By Father John Rayls
I should confess that I bought a bottle of the Laphroaig Triple Wood for the purpose of reviewing it about a month ago. However, my start was delayed, and the Scotch proved so good that my son and I polished it off before I could start writing. So, I’m now on my 2nd round of this lightning in a bottle.
The Isle of Islay has outdone itself with this magnificent creation. Of course, hardcore Scotch drinkers may long for a “powerful peat” punch in the face, but bourbon drinkers, specifically, should give this whisky some very serious consideration. The aging process begins in ex-bourbon barrels. It’s then transferred to the very old school quarter casks, and finally moved into large Oloroso sherry butts. Theoretically, the small quarter casks contribute to its depth and fullness. It may also speed the maturing process, as small barrels often do. The large European sherry butts slow the maturation process which leads to a “soft, complex and fully rounded flavor.”
Laphroaig Triple Wood is a non chill-filtered whisky, which might lead to some cloudiness when mixed with water or ice. However, it is bottled at 96 proof (43% abv), which should prevent most cloudiness from forming.
The appearance of the bottle and its container are all classic Laphroaig, giving the buyer confidence that she/he are going to get exactly what they paid for. It’s the dark green bottle with the off-white label.
In the glass the liquid retails the darker golden color apparent even through the dark green glass of the bottle. The viscosity appears higher than many whiskies and the legs are long and visible.
The nose is much less medicinal than many other scotches, but there is some of that. It’s combined with some molasses, saltiness, caramel nuttiness with vanilla. A light undertone of smoke completes the enticing aromas. It actually brought back some childhood memories of buying and eating a Payday candy bar standing in my local drug store.

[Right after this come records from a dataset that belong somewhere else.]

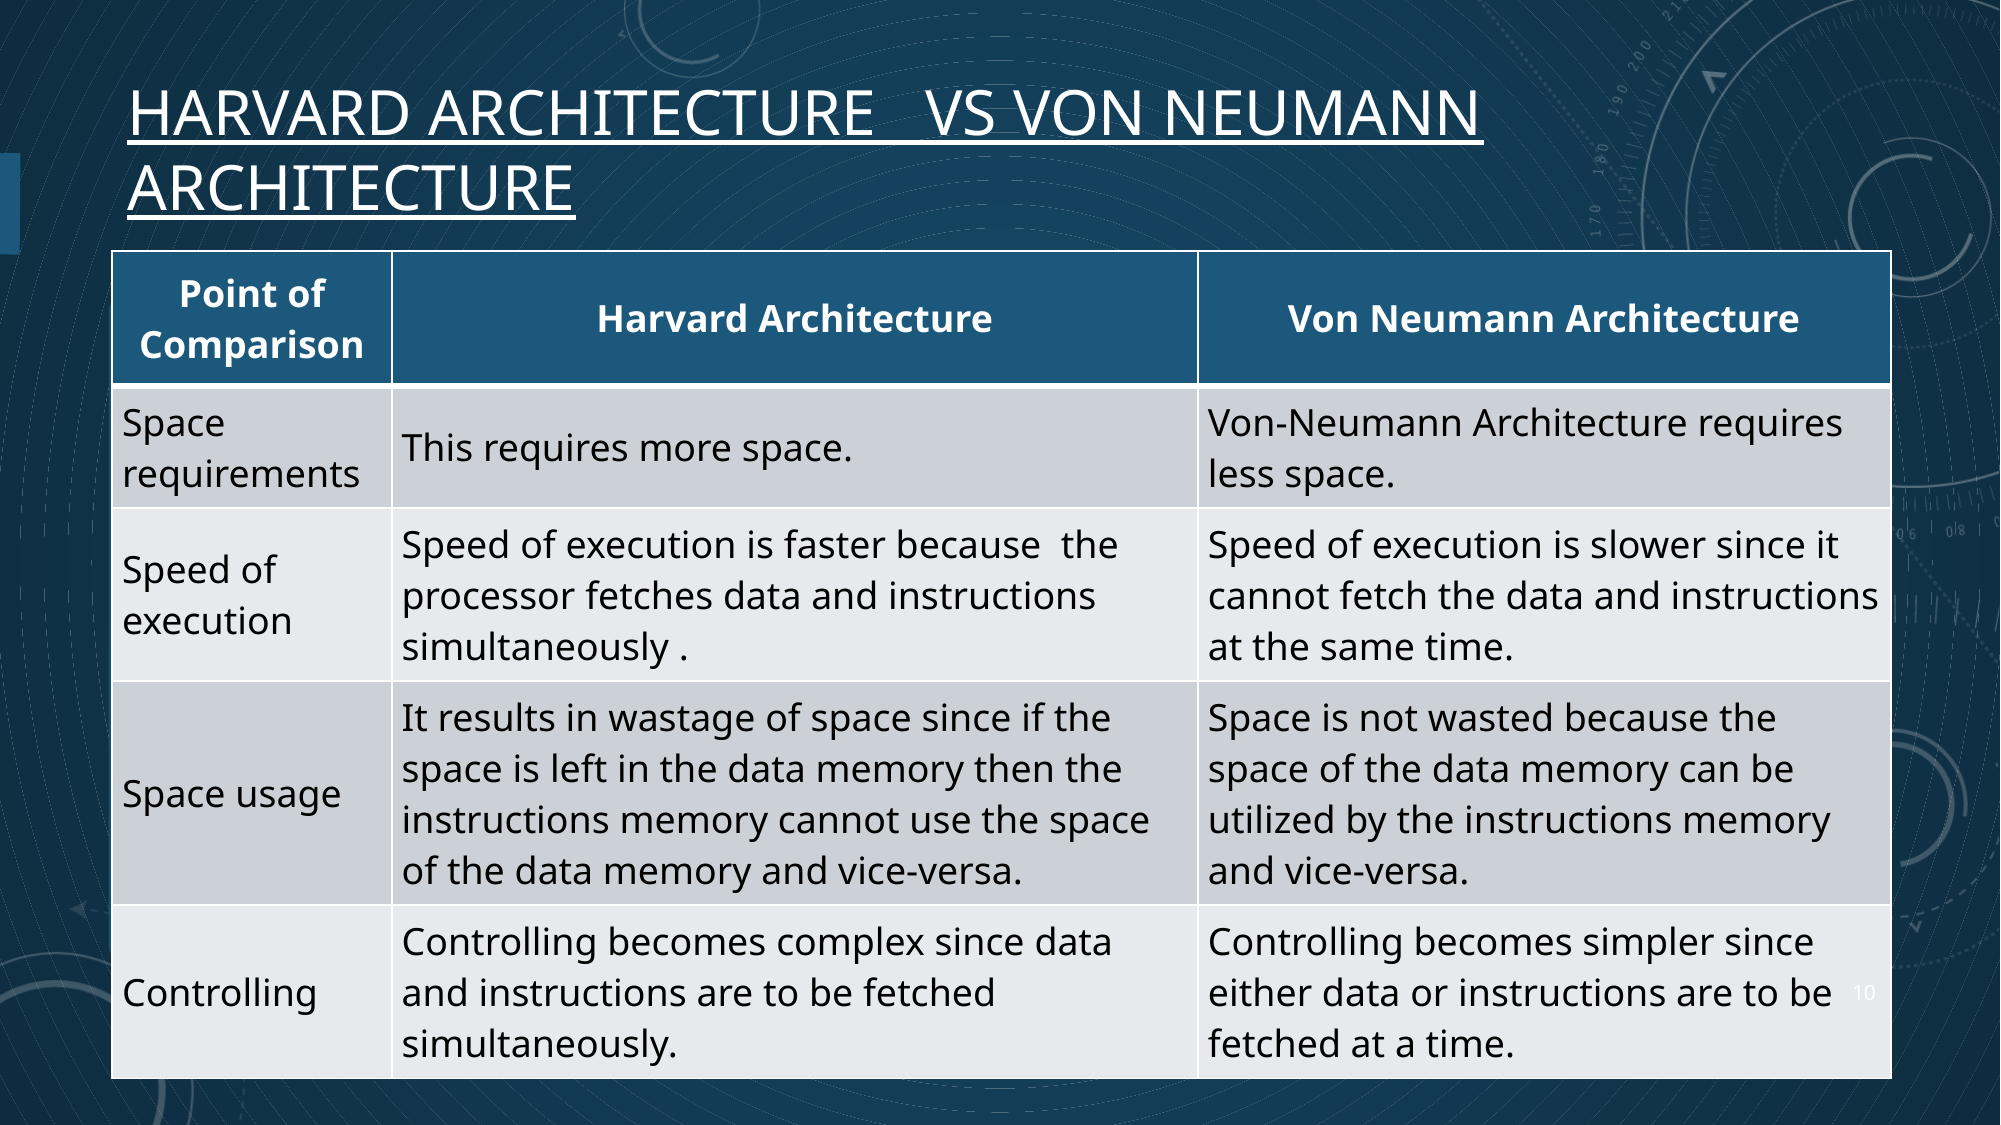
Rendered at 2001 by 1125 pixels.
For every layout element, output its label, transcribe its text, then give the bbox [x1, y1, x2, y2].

table_cell Controlling becomes simpler since either data or instructions are to be fetched at a time. [1199, 906, 1890, 1078]
table_header Harvard Architecture [393, 252, 1197, 383]
picture [0, 0, 2000, 1125]
table_cell Space usage [113, 682, 391, 904]
table_cell Speed of execution [113, 509, 391, 680]
table_cell Space is not wasted because the space of the data memory can be utilized by the instructions memory and vice-versa. [1199, 682, 1890, 904]
table_cell Von-Neumann Architecture requires less space. [1199, 389, 1890, 507]
table_cell Space requirements [113, 389, 391, 507]
table_cell Controlling [113, 906, 391, 1078]
table_header Point of Comparison [113, 252, 391, 383]
table_header Von Neumann Architecture [1199, 252, 1890, 383]
table_cell Speed of execution is slower since it cannot fetch the data and instructions at the same time. [1199, 509, 1890, 680]
slide_number 10 [1684, 963, 1891, 1025]
title Harvard ARCHITECTURE VS VON NEUMANN ARCHITECTURE [112, 44, 1891, 250]
table_cell This requires more space. [393, 389, 1197, 507]
table_cell Controlling becomes complex since data and instructions are to be fetched simultaneously. [393, 906, 1197, 1078]
table_cell Speed of execution is faster because the processor fetches data and instructions simultaneously . [393, 509, 1197, 680]
table_cell It results in wastage of space since if the space is left in the data memory then the instructions memory cannot use the space of the data memory and vice-versa. [393, 682, 1197, 904]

Laphroaig indicates the body of the whisky is powerful yet creamy, and I couldn’t agree more. It is buttery smooth and oily, with flavors of toffee, vanilla and light saltiness. The smoke is ever present, but it’s a gentler, kinder smoke. The whisky is complex, with all kinds of things happening on the palate. In spite of the oiliness, the mouth is left with a dry musty feel before and during the finish, which is a long luxurious journey on an old dirt country road. It’s long and slow and full of discovery. It starts at the back of the mouth and lingers there, slowly migrating to mid-mouth for a time before very, very gradually fading out. The slight mustiness continues with a very pleasant sweet spice rush. Be patient because it is a quiet, gentle long finish. There is a slight sweet jam flavor that is a subtle foundation to all the flavor action that’s going on with both the palate and the finish. The Triple Wood is an interesting experience that I can’t recommend enough.
Although Laphroaig Triple Wood has historically been a limited release whisky, it is apparently becoming more and more available. You can find it on the Internet for anywhere from $60.00 to $85.00 bottle. Here in San Antonio, my son got it to me for $61.00 plus tax. I say thank you kindly!
You owe it to yourself to give this scotch a ride. You won’t be sorry.